Creating one’s future through education

A survey of family expectations for offspring, covering ethno-cultural communities from West Asia to East Asia, as well as some Australian Aboriginal families, found that one ambition was shared by all. Each family wanted to produce a medical doctor. This means that a teenager displaying a good memory would be harnessed (and driven, if necessary) to become a medico.

In Australia 45% of our youth are expected to obtain a university degree. I am not sure whether the intention is to keep young adults off the job-seeker list. Two-thirds of the universities are transmogrified colleges of vocational training. Are the degrees issued vocationally loaded? A teaching degree had sociology as one of two majors; how relevant would that be in terms of providing a student with teaching skills?

Then, a relative of mine, with a pass mark about 40 at end of year 12, enrolled and graduated from one of these universities! Yet, reportedly, about 40% of entrants to the first year of a degree course had been dropping out. (This suggests that the government subsidy per enrolment might be replaced by one based on graduation.)  There is also the issue whether the curricula are ‘mile-wide, inch-deep’ (a phrase I borrowed from Andreas Schleicher in Lucy Clark’s article ‘Learning Curve’ – see my previous post.)

I know from experience that a student can be in Year 12 and yet be unable to carry out a simple calculation; for example, to calculate the cost of traveling from one city to another, given the distance to be covered, the petrol consumption of a particular car, and the cost of petrol. Employers are reportedly complaining about the limited educational levels of applicants for jobs. Universities are said to be imposing ‘filler’ courses on students accepted for coursework.

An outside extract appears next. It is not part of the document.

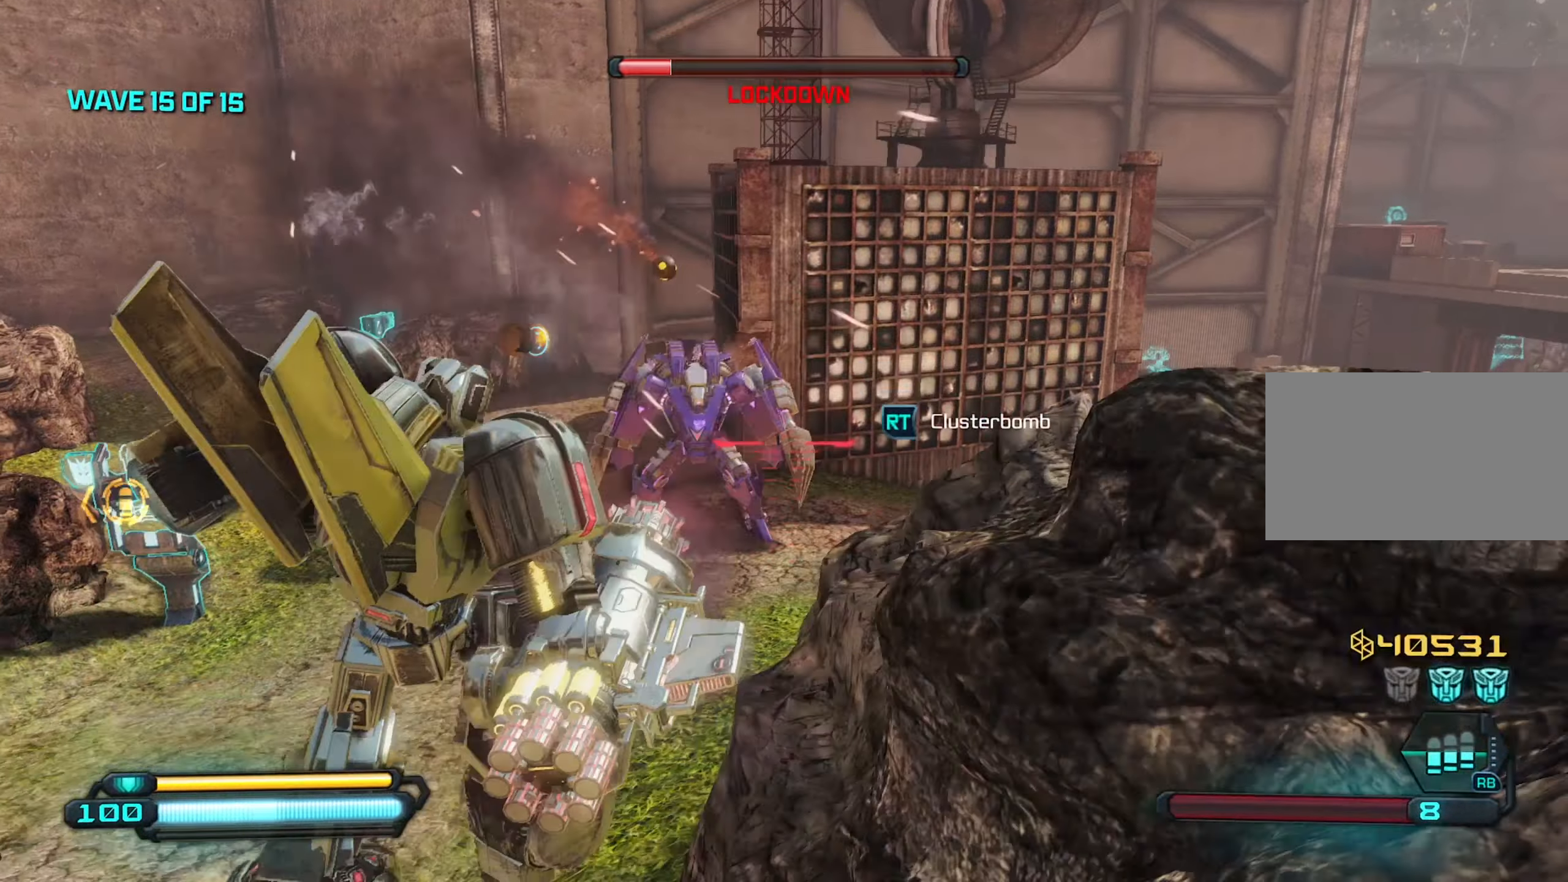
{"keys": ["a", "s"], "mouse": [], "mouse_move": "still", "events": [[166, "mouse_left", "down"], [300, "a", "up"], [300, "mouse_left", "up"], [500, "a", "down"]]}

Yet, the top students in our local high schools are of excellent value, also with ambition and drive. Through my involvement in public speaking competitions for primary school children in the national capital and surrounding townships, I know what a self-motivated education can achieve. I was the founder of that competition, and the co-founder of a national public speaking competition for secondary schools. My local experience is as an adjudicator at ‘Student of the Year’ competitions for both the Quota Club and the Lions Club.

My concern is about the future of those of our youth who are allowed to complete school without being adequately equipped to become economically viable. Who cares for these students?

Having spent years in the past supporting the education of children, and reading about what is happening in recent years, I hope that there could be less semantically-confusing terminology of a very high level of abstraction, and more practical schemes to enable our children to compete with East Asian and European education systems.

Can we learn from Singapore about improving the quality of teaching, in the national interest, and without referring to the joy of learning or the stress of exams? Competent teaching, if seen to be relevant, can be expected to hold the interest of students.